Tuesday, August 1, 2017

Bubble bubble toil....

...you get the picture.  I have just returned from a whirlwinded week.  My head is percolating with ideas and things to do.  For a moment (sidebar: I will now always think of Minnesota and Pangea whenever I say this statement or even hear the song, thank you Muriel) this morning I was sad.   Arriving home in the dark of night concealed and wrapped me in the still warm and fuzzy feelings I left Minneapolis with.  I can do anything.  I can write anything.  I can perform everything.  But as the early morning sunshine broke through the blinds and weaved its way between the fibers of the curtains, reality set in.  I am home.  My own bed, not quite as cozy as the Sheraton's was.  Ok, ok, let's continue the morning practise I developed over the week. Hup-2-3-4. Let's do some Suzuki style plies. 10 count. 20 count.  I can hear Izumi voice.  Why-o, why-o.  There is Linda.  I can feel Dora's energy as she runs around during the warm-ups...the rest of class making oddly shaped circles.

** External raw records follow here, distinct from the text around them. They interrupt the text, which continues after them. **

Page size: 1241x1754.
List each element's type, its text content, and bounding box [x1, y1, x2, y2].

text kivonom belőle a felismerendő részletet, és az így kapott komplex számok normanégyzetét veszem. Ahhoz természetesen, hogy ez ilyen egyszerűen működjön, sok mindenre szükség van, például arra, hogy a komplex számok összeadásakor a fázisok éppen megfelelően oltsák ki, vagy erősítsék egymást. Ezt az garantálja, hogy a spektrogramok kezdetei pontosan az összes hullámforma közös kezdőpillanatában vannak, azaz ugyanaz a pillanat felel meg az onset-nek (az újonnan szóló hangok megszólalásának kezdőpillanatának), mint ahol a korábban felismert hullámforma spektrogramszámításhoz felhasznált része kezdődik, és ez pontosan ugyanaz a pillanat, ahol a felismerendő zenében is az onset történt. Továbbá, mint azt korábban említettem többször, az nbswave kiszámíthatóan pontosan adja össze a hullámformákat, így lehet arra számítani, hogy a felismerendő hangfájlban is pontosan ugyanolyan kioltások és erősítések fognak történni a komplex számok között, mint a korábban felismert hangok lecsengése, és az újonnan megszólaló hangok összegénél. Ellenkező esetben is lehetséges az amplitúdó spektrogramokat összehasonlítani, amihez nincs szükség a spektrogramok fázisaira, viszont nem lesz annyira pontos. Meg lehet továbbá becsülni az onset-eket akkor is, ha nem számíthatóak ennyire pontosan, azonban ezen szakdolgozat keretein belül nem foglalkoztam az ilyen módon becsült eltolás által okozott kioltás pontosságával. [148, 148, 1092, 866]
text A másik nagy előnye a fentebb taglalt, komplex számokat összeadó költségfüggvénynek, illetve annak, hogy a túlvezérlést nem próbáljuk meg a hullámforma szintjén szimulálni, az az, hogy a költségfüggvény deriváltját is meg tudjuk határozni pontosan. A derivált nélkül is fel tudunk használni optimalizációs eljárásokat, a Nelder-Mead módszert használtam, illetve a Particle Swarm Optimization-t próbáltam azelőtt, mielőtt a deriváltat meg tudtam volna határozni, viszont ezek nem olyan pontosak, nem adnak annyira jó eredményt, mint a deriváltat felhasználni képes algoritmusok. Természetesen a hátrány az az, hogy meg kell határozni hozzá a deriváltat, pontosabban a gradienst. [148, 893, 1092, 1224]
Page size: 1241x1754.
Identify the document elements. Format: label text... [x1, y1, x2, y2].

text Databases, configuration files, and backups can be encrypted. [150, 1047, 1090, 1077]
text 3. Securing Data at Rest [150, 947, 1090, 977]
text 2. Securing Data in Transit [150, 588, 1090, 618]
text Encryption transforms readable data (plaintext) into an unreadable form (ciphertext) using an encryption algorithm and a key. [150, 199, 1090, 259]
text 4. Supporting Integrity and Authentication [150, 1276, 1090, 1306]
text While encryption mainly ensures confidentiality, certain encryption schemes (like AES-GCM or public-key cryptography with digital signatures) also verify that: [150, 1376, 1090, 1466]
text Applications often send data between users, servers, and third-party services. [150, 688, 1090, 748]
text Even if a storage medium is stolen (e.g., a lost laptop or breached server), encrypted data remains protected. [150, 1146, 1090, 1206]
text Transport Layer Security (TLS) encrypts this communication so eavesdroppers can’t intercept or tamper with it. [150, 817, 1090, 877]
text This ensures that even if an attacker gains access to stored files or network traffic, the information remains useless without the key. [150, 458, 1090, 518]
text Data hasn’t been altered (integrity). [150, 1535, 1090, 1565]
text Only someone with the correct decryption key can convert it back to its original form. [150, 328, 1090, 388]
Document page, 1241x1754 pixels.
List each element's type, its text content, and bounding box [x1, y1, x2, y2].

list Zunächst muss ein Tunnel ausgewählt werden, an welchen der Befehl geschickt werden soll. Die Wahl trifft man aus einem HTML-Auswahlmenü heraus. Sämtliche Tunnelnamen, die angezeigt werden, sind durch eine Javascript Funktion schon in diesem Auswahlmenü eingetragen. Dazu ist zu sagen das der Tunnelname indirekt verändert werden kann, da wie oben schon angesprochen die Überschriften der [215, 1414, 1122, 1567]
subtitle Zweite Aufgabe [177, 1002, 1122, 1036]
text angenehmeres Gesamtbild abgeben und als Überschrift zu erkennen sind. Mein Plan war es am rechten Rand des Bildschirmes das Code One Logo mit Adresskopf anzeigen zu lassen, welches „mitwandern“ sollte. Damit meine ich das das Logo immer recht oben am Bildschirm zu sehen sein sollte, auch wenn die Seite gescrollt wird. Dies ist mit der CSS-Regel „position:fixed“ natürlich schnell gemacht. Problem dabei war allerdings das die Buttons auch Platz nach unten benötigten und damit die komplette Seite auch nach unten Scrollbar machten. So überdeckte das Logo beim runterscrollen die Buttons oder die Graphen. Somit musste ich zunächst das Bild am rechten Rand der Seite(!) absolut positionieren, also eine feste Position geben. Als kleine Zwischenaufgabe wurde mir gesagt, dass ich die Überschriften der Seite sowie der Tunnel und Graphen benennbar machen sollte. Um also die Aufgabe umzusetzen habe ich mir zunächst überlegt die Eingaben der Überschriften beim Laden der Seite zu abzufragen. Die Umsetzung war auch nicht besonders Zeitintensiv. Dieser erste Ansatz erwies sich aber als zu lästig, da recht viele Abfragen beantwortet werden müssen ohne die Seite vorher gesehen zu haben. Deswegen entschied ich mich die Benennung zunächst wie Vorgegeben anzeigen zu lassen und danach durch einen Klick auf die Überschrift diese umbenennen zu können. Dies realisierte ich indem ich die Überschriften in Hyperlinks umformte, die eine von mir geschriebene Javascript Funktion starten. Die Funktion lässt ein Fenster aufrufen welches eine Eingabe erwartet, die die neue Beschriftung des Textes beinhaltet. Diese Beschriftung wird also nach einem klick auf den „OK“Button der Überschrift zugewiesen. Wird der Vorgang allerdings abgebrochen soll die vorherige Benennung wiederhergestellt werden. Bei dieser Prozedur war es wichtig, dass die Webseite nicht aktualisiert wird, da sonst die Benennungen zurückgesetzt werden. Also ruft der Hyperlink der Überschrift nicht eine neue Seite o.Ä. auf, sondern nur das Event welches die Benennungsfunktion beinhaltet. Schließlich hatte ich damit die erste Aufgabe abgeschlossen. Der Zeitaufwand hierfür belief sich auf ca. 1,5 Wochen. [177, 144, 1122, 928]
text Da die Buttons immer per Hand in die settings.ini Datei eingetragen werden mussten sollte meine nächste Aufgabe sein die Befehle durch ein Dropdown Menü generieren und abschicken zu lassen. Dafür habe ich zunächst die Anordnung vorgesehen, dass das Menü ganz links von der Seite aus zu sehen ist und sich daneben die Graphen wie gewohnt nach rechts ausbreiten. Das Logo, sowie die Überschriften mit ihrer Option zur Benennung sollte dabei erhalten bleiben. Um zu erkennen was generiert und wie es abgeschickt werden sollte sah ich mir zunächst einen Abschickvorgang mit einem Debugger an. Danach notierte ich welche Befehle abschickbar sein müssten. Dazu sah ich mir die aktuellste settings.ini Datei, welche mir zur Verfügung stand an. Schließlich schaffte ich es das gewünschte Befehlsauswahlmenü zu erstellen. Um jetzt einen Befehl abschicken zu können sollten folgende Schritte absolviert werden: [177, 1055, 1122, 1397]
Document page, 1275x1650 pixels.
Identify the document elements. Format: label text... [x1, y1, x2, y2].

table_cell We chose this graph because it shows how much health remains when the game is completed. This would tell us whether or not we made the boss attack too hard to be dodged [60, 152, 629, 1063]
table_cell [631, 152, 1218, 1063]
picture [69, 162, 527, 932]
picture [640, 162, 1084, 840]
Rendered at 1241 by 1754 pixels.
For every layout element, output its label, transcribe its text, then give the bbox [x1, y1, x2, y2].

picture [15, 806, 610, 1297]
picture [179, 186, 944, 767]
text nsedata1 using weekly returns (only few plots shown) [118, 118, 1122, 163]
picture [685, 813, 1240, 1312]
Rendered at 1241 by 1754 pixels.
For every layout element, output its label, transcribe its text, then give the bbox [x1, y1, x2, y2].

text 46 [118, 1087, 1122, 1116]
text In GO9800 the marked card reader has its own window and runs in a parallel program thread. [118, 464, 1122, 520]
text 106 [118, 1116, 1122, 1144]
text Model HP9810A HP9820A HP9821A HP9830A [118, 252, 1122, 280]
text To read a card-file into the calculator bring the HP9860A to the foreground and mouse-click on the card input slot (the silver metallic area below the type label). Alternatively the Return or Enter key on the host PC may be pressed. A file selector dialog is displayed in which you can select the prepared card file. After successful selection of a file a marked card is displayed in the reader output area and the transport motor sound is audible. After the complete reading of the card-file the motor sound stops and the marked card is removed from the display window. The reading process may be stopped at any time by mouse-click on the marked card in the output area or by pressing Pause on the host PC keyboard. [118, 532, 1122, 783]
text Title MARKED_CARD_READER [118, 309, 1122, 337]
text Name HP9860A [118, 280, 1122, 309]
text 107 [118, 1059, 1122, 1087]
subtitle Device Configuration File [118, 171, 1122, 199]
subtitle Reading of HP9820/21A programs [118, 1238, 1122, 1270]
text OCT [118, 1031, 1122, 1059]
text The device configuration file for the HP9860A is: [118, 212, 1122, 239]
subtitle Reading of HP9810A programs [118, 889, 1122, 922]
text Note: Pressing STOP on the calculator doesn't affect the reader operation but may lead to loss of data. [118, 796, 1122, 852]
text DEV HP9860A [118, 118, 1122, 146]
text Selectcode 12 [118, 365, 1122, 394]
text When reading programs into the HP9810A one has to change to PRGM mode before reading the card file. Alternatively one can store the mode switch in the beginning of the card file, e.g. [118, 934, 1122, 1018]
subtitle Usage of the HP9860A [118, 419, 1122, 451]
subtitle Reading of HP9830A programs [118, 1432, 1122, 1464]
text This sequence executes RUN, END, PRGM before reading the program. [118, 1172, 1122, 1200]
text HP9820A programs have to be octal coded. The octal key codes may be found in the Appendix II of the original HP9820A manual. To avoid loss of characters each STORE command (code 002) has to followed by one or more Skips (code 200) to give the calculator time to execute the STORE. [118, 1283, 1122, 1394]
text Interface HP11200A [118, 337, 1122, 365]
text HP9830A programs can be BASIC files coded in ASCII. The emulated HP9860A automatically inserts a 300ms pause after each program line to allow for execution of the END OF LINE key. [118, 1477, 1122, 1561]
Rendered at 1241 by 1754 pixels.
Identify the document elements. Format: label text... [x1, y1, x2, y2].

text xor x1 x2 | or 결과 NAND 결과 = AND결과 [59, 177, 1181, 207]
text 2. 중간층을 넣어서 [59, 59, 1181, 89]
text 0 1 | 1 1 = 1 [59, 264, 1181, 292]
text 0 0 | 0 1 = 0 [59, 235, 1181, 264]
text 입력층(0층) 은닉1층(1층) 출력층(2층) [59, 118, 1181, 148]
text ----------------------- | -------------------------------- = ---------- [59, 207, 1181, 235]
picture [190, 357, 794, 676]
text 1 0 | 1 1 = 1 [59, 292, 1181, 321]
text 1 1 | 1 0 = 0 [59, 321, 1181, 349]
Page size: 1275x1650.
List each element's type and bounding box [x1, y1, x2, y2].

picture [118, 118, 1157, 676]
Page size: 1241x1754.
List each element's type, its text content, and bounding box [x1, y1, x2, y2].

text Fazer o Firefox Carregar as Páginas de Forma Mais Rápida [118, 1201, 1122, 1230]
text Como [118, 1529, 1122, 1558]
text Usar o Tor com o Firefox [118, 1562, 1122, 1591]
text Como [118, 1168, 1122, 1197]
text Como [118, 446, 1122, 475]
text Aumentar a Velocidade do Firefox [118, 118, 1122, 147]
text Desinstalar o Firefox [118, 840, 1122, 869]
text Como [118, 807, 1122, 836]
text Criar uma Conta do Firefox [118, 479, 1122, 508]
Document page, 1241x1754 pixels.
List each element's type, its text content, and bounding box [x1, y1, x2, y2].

Wait? What?  Who am I kidding?  I have to unpack.  I have to clean and bring order to the house and its various states of cleanliness it is in (sidebar: I'm kind of a neat freak, so it was probably fine, but I needed to scrub something).  Gotta wake up and drop my husband off at the Metro station. I get into my car, which is covered in a light layer of dust that shows the remnants of an light rain from earlier this week.  The early morning ride. I return home, grab my computer and return to my routine from before the workshop.  I start over-researching ideas and themes, I am lost down a deep deep Pinterest hole of oblivion.  My computer crashes.  It's noon already.  I am still in my pajamas, the house is no cleaner, but thankfully after calls from family with happy wishes for me and tales of their recent adventures, I have found a renewed hope for where to go now.

Now a week later, it seems like Minneapolis was a lifetime ago  What did I do?  What did I learn? What was I excited to go and create?  Darnit.  Momentum lost again.  Pinterest hole of despair here I come.  Here, at home, I have a list of things I want to do, but fear has crept in again.  Ideas for scripts and stories bounce around in my head.  A zillion tabs are opened on my computer, each pointing to an idea or thought I'd like to try, a grant I'd like to write.  Wait, how do you write a grant?  Multi-tasking trying to be everything.  What to do when you've discovered your life is hopeless.  Mid-life crisis.  I think that's what they call it. Figuring things out one tab at a time.